- _Challenge_
Pick up the hearing transcript about the Exocet missile and its maker, Aerospatiale, and keep it going from its final sentence.

Exocet was Saab, or ... (intervenes) --- I beg your pardon, sir?
Saab, Exocet, is it a Saab, produced by Saab? --- No, Exocet is produced by Aerospatiale Missiles.
Aerospatiale, oh yes. --- Yes. Now I also want to tell you that at the time Aerospatiale was a French company and like Thomson had a very large share holding from the French government, because the French government has historically established their defence industry, for strategic reasons with a very large, in a similar way that we did with Denel and others. But Aerospatiale had a very large share holding by the French government, but there was not a Thomson connection per se at that stage. Subsequent to that, there has been a merging and a re-merging of companies in France, and the company called European EADS, European Aerospace Defence Systems I think, I am not quite sure, but we call it EADS, has emerged. Where that company is a holding company for the Aerospatiale business unit, for the previous DASA wholly German controlled and owned missile business unit and others. So this is a re-alignment of business units in Europe. That didn't concern us at the time at all, and still doesn't concern us. We were evaluating products from all of which were foreign products, and there was no consideration whatsoever in our value system, which can be confirmed by perusing that value system, in the ownership or the links or the connection or anything else, for that matter.

- _Listed entries_

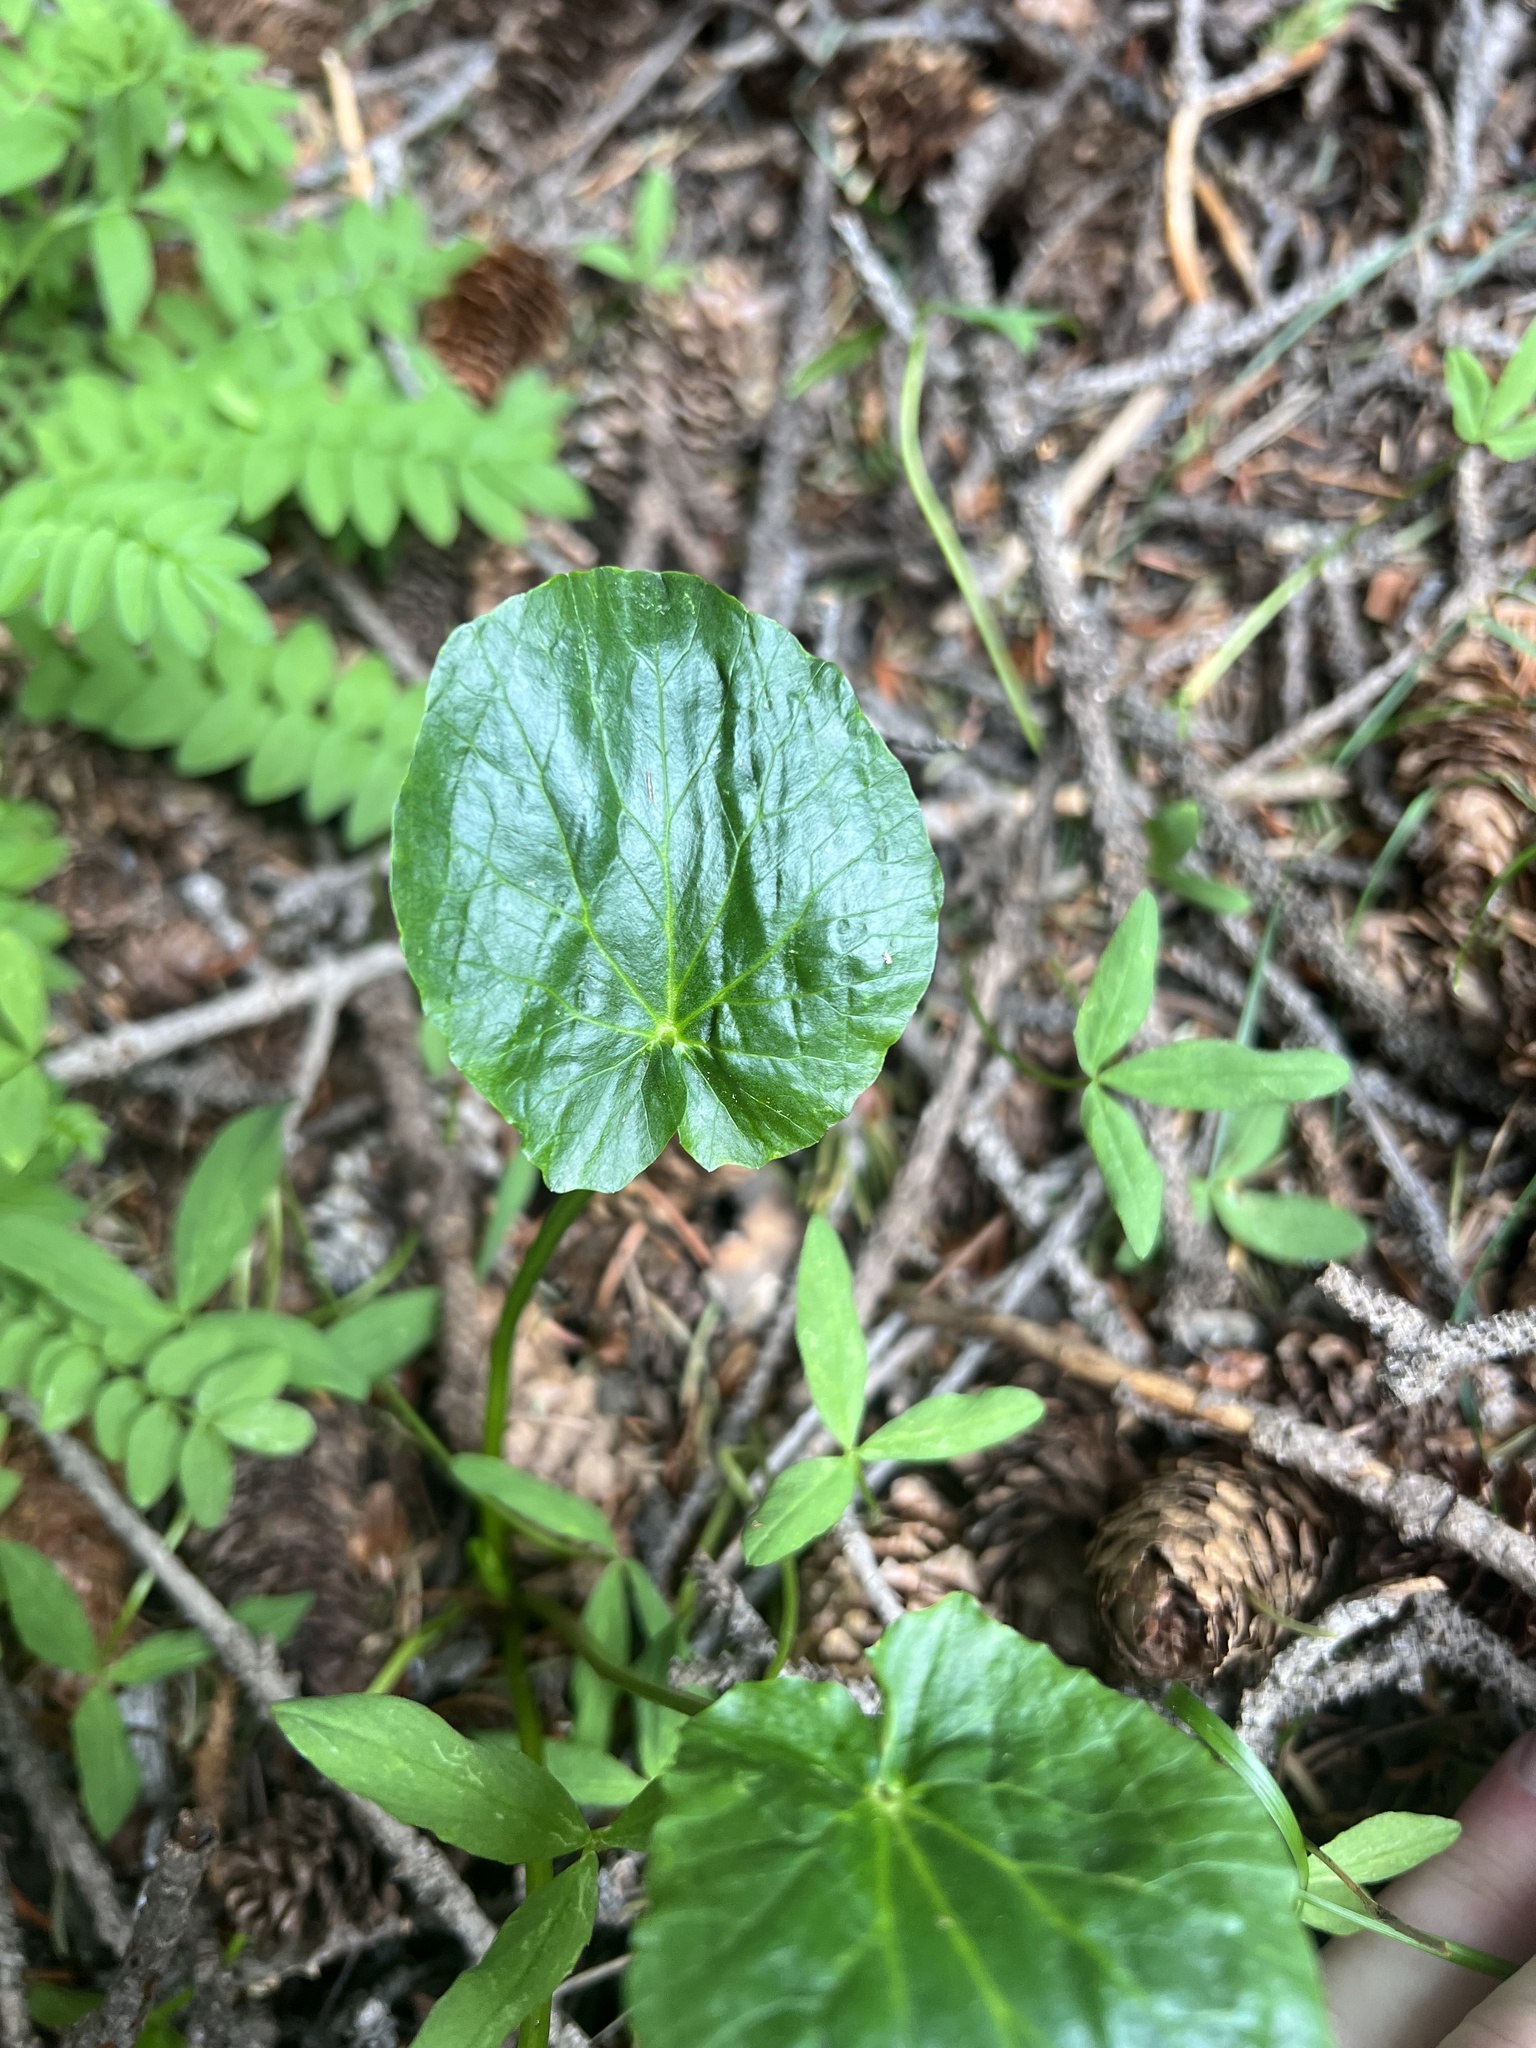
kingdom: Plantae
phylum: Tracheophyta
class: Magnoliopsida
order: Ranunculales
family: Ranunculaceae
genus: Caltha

==

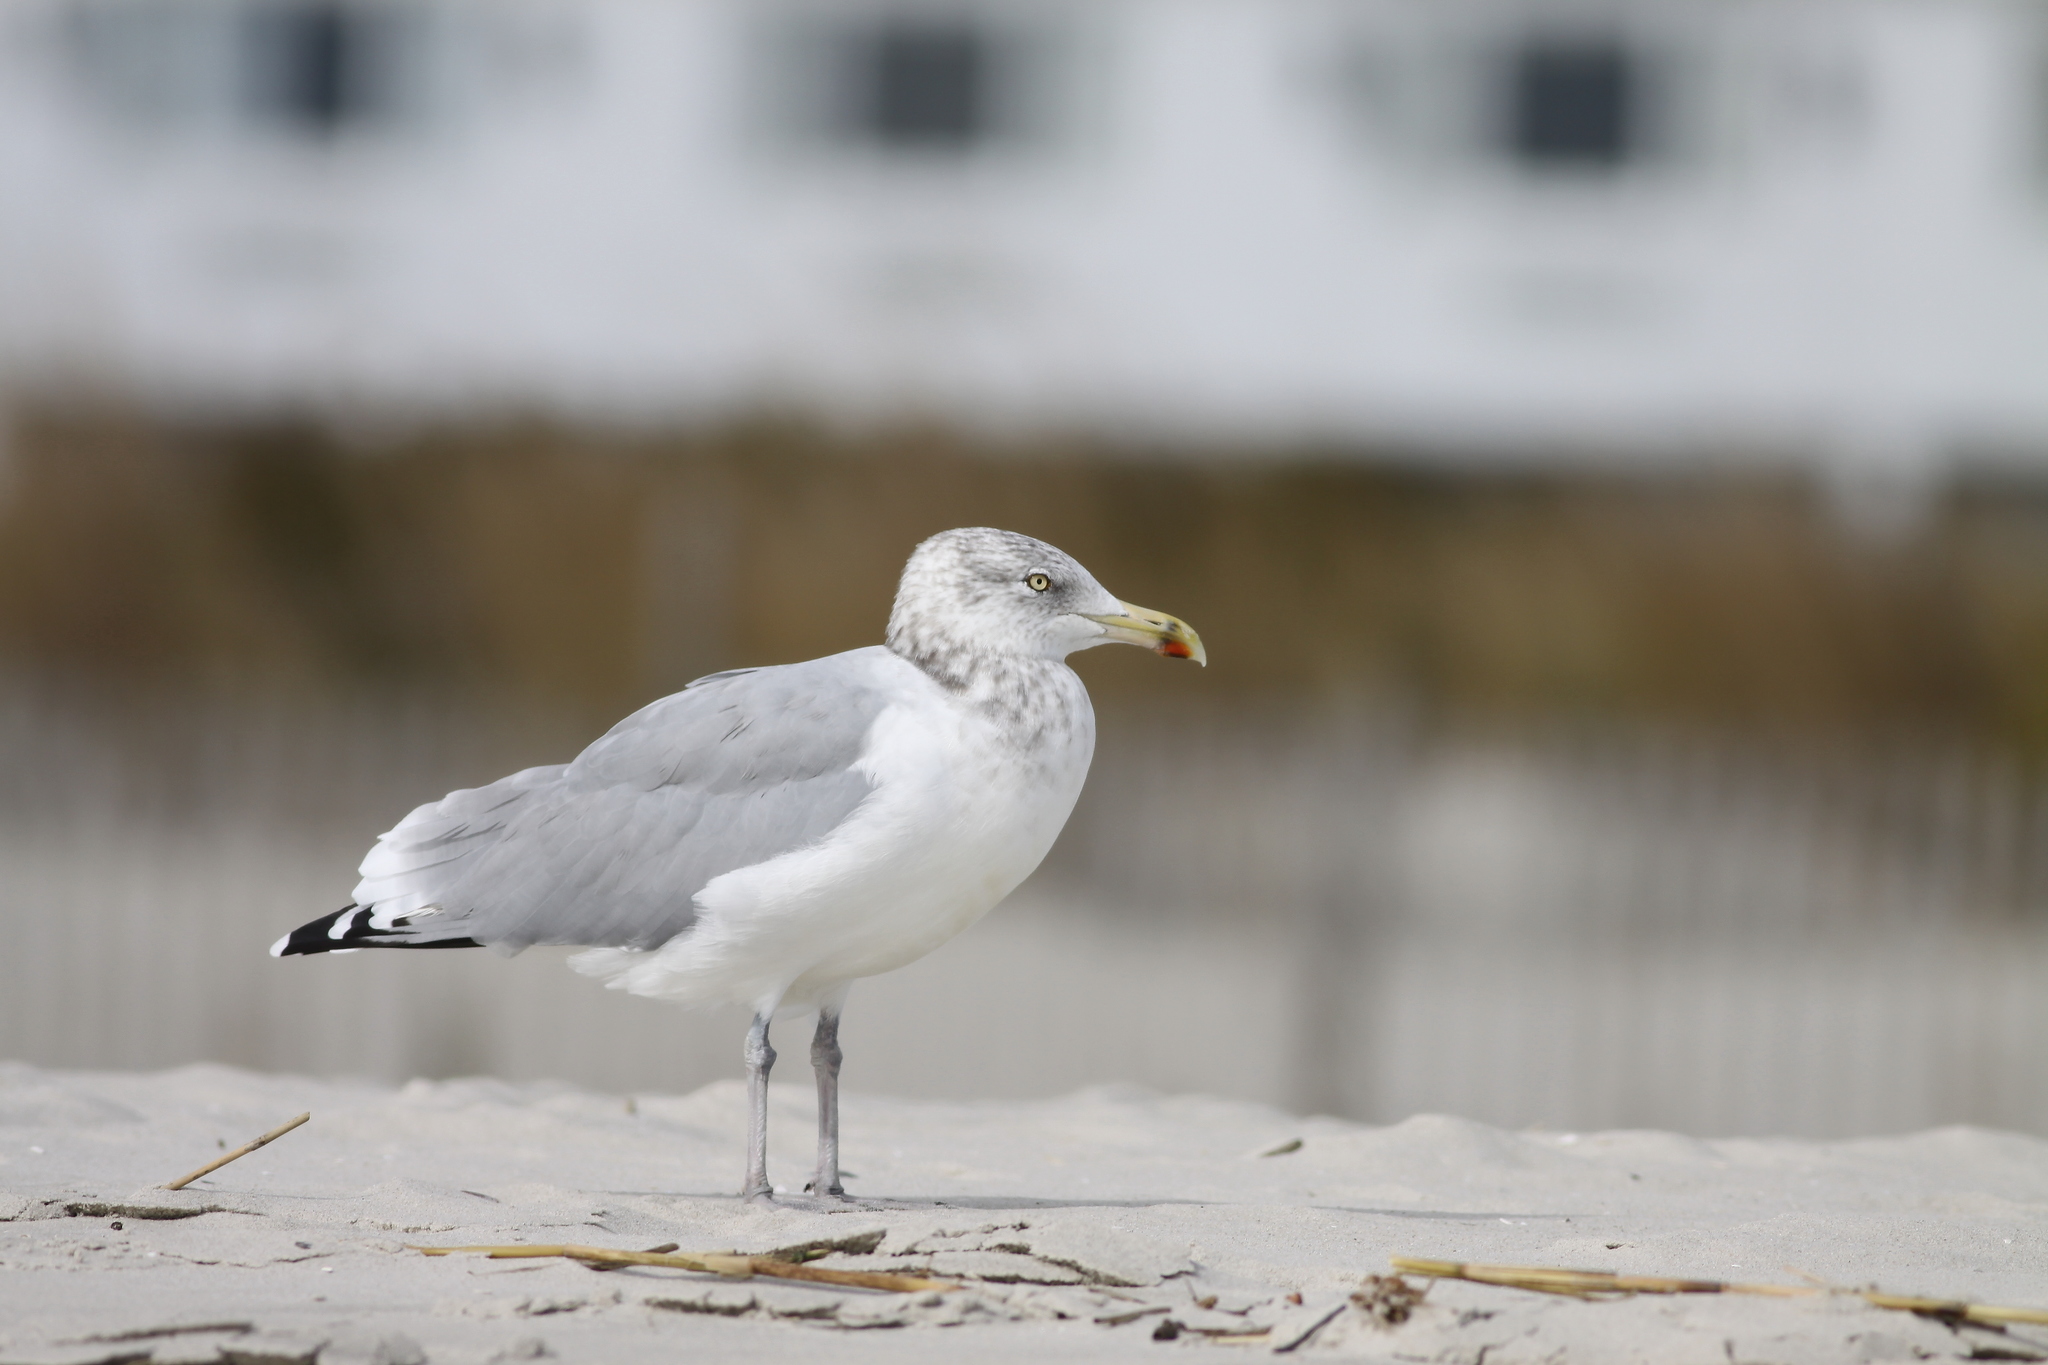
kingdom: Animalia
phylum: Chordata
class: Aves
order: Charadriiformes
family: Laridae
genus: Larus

- _Right answer_
I was asking you whether Exocet is Saab, because with this price performance basis that you referred to, you still found that buying 17 and 32 for the same price didn't make any difference?
--- No, we did. When we reduced our scope and supply from 32 to 17, the Saab price stayed the same. So here we were going to get half a litre, but pay for a litre. It just didn't make sense. And we then discovered that the Mark 3 had not been, in fact, as had been purported it to be, a qualified product. They needed our money to invest in the Mark 3 to bring it to a qualified product. We also discovered that the Swedish Navy had not ordered the Mark 3, and were waiting for an external customer, such as ourselves, to upgrade the Mark 3 and then they would hop onto the program.
Test it for them. I see. --- That is typical of navies and I don't blame the Swedish Navy for doing that at all. But we were not aware at the time that in fact that was the circumstance.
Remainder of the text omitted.